La scelta politica di puntare sulla bellezza dell’Italia è un insieme di strategie che vanno nella direzione di migliorare la qualità della vita, e per farlo bisogna agire parallelamente in tanti ambiti finora sottovalutati o ignorati. Esistono diverse linee politiche in ambito europeo: “Patto dei Sindaci”, “rete rurale nazionale”, “smart cities“, “european green capital” che possono essere adottate, queste vanno nella direzione giusta, ma l’UE è un blocco giuridico, poco democratico, e burocratico molto lento rispetto alle esigenze di cambiamento dei Paesi periferici che abbisognano di piani nazionali urgenti, con moneta sovrana libera dal debito immediatamente disponibile, come fanno USA e Giappone.
E’ evidente che le città italiane presentano ancora diversi problemi che non sono stati risolti e possono avere soluzione solo con un cambio di paradigma culturale, attraverso il ripristino della sovranità degli Stati, mentre le attuali ricerche e strategie messe in campo negli altri paesi sembrano andare nella direzione giusta, visti i risultati nei casi studio.
Abituati a credere che le città siano il centro dell’universo abbiamo commesso l’errore di trascurare i piccoli centri e la campagna.
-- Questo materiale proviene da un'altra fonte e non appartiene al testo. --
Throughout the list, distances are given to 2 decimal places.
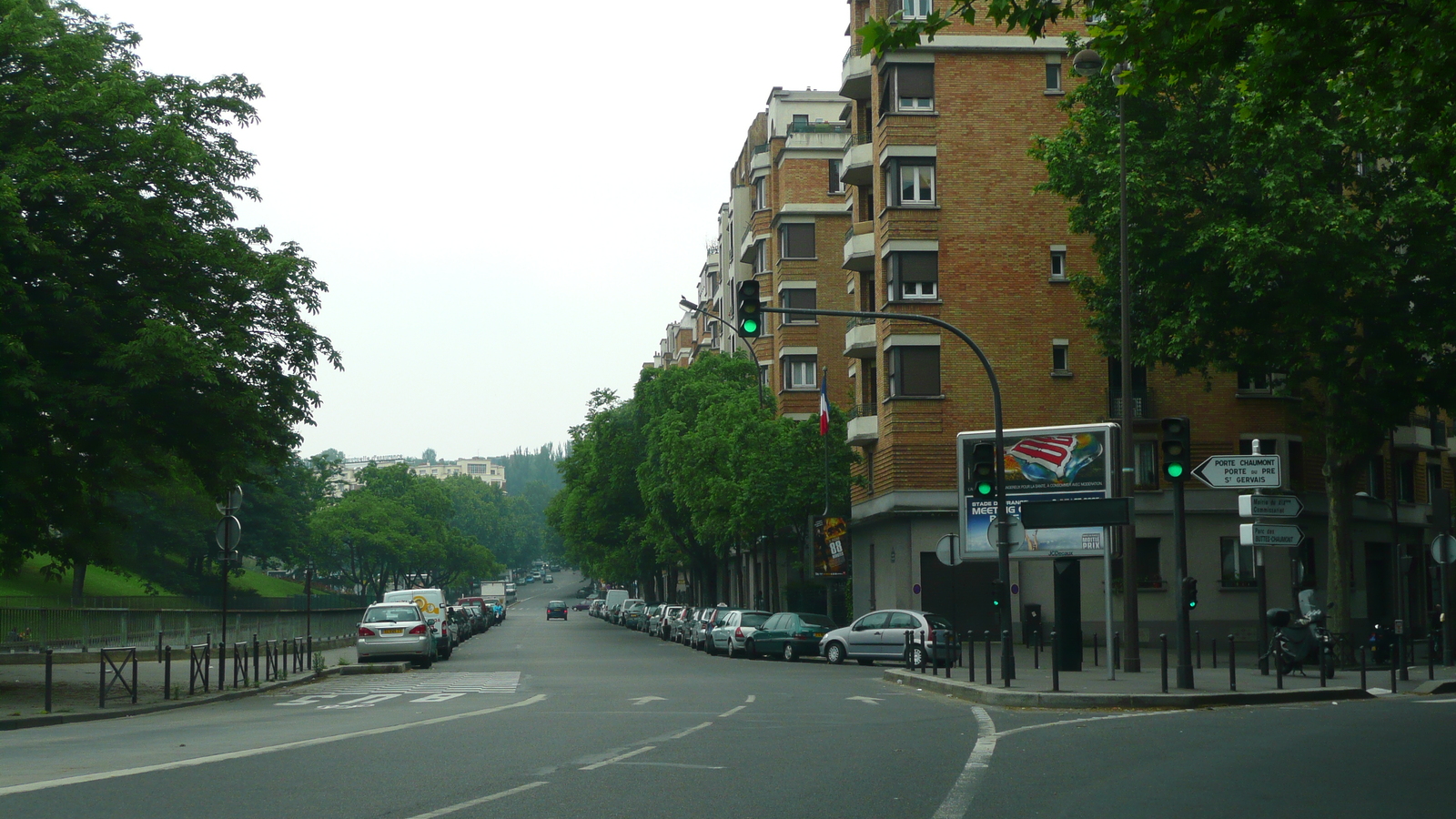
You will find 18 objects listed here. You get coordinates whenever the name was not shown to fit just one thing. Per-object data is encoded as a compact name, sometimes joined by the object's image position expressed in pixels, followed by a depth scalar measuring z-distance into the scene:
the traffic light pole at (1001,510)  23.86
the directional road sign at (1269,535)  23.55
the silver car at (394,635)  36.84
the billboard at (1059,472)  26.69
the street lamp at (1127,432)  26.11
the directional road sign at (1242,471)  22.08
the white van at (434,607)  42.72
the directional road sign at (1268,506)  23.39
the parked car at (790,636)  40.38
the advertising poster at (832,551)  45.23
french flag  46.00
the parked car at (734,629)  42.72
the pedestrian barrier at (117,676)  22.28
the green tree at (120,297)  21.59
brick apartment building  45.31
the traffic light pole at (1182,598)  21.81
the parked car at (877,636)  35.12
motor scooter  25.97
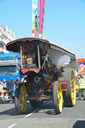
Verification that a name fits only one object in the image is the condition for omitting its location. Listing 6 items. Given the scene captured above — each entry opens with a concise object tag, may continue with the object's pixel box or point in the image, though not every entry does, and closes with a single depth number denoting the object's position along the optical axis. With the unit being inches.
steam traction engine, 343.0
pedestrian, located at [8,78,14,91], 594.9
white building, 2874.0
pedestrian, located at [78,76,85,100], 587.6
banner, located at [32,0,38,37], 1311.0
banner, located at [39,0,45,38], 1312.7
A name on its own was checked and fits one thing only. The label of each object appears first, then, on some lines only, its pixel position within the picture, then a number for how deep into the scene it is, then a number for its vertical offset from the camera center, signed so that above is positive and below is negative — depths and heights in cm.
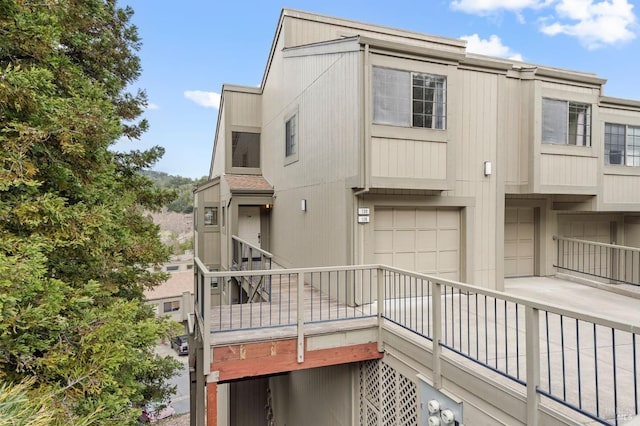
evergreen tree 291 -18
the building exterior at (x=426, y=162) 635 +113
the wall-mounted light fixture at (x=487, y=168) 737 +98
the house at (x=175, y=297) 2723 -646
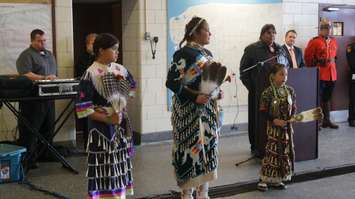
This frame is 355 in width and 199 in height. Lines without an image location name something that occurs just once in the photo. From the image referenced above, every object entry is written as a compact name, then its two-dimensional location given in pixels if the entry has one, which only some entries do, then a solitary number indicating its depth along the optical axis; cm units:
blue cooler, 487
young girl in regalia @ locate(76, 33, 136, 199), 330
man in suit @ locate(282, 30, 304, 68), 669
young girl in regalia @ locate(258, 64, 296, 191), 467
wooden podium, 559
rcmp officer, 791
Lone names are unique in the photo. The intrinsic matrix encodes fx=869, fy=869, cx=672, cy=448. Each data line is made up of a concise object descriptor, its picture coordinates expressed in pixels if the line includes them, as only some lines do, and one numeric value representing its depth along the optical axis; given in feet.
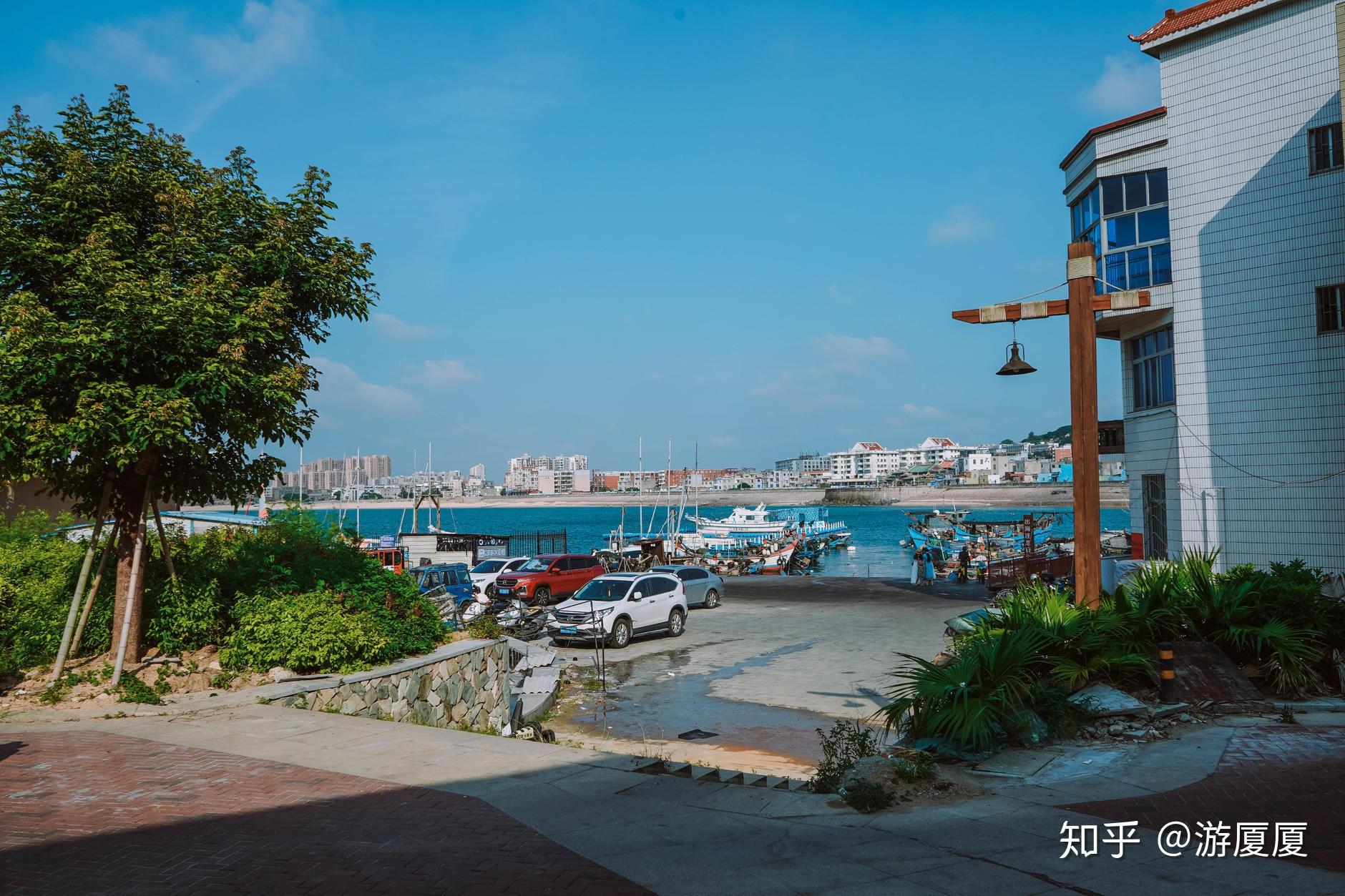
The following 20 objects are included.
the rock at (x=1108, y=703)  30.22
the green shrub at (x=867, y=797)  23.06
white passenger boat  258.37
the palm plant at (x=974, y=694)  27.89
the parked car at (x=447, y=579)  82.07
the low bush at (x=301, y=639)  38.78
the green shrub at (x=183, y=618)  39.86
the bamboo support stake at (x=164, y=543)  38.87
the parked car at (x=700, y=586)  92.27
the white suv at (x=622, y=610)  68.49
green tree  33.81
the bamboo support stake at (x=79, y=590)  36.42
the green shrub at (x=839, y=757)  25.20
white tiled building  55.47
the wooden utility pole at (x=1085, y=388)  38.42
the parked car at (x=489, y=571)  86.84
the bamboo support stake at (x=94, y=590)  36.91
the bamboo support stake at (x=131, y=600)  36.37
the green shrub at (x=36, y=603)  38.75
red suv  85.15
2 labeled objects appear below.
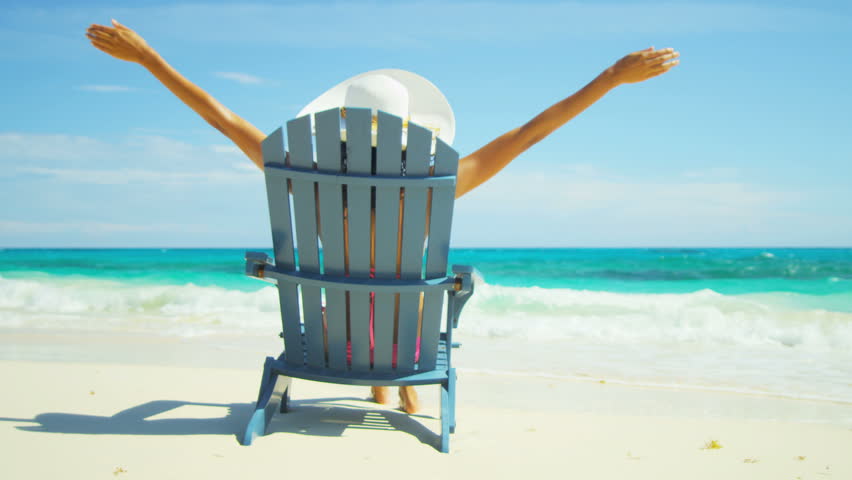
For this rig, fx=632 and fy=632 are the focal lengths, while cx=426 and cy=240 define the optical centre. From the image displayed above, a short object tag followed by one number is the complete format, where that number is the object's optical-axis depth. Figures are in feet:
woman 10.28
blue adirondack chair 9.06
Se ci pensiamo bene negli ultimi quarant’anni abbiamo trascurato e danneggiato un immenso patrimonio culturale ed ambientale.
La crisi industriale innescata dai processi di globalizzazione e dall’assenza di piani e di politiche monetarie adeguate ai cambiamenti in corso, la disoccupazione creata dalle imprese che preferiscono delocalizzare per massimizzare i profitti (violando palesemente la Costituzione), la crisi della manifattura e dall’artigianato suggeriscono che bisogna ripartire dai piccoli centri e da piani città per riusare e recuperare quartieri e luoghi urbani aumentando il comfort e la qualità della vita. Un’adeguata politica agricola a sostegno delle tecniche naturali e della qualità dei prodotti, ed un riuso dei luoghi urbani abbandonati con l’inserimento di servizi culturali, e la qualità degli spazi urbani, potrebbero rappresentare una strategia efficace per nuova occupazione e migliorare le condizioni di vita per circa dieci milioni di italiani che vivono nei piccoli comuni.